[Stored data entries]
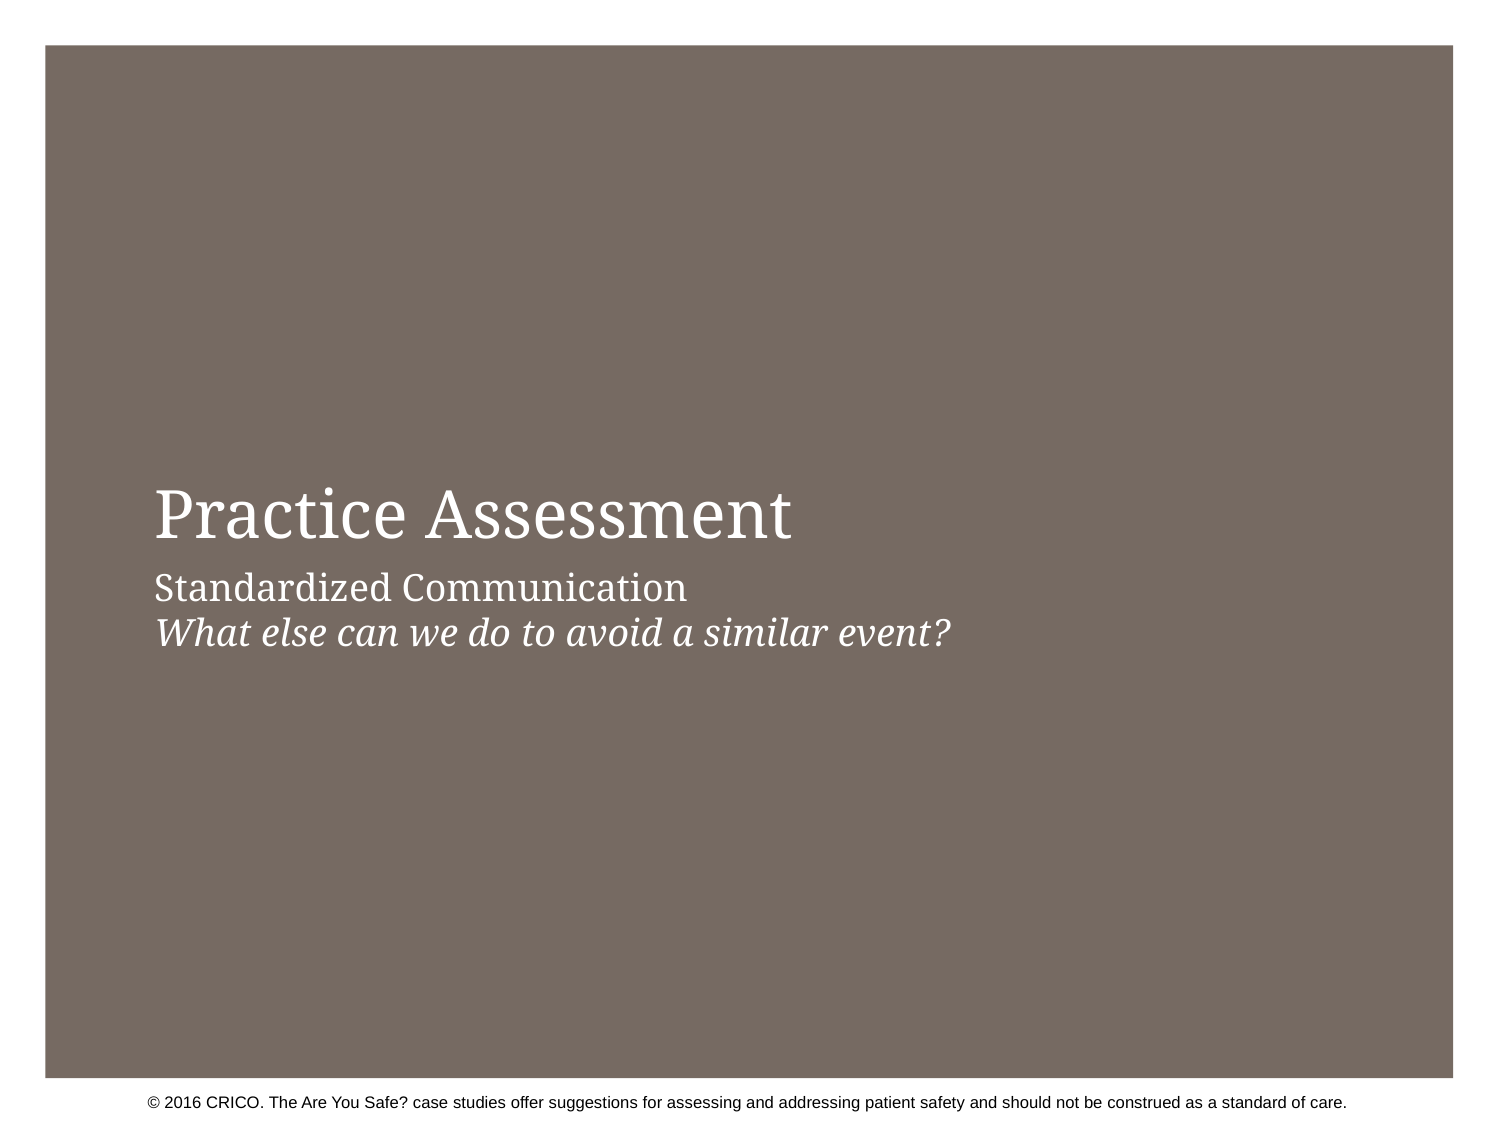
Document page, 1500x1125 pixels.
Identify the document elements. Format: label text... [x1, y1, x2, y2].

title Practice Assessment [147, 333, 1371, 558]
footer © 2016 CRICO. The Are You Safe? case studies offer suggestions for assessing and addressing patient safety and should not be construed as a standard of care. [147, 1084, 1422, 1125]
list Standardized Communication What else can we do to avoid a similar event? [147, 558, 1371, 806]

[Exercise description]
Write out, word for word, the line containing "Identify the document" and every line after it to the end of the data above.

[Task answer]
Identify the document elements. Format: label text... [x1, y1, x2, y2].

title Practice Assessment [147, 333, 1371, 558]
footer © 2016 CRICO. The Are You Safe? case studies offer suggestions for assessing and addressing patient safety and should not be construed as a standard of care. [147, 1084, 1422, 1125]
list Standardized Communication What else can we do to avoid a similar event? [147, 558, 1371, 806]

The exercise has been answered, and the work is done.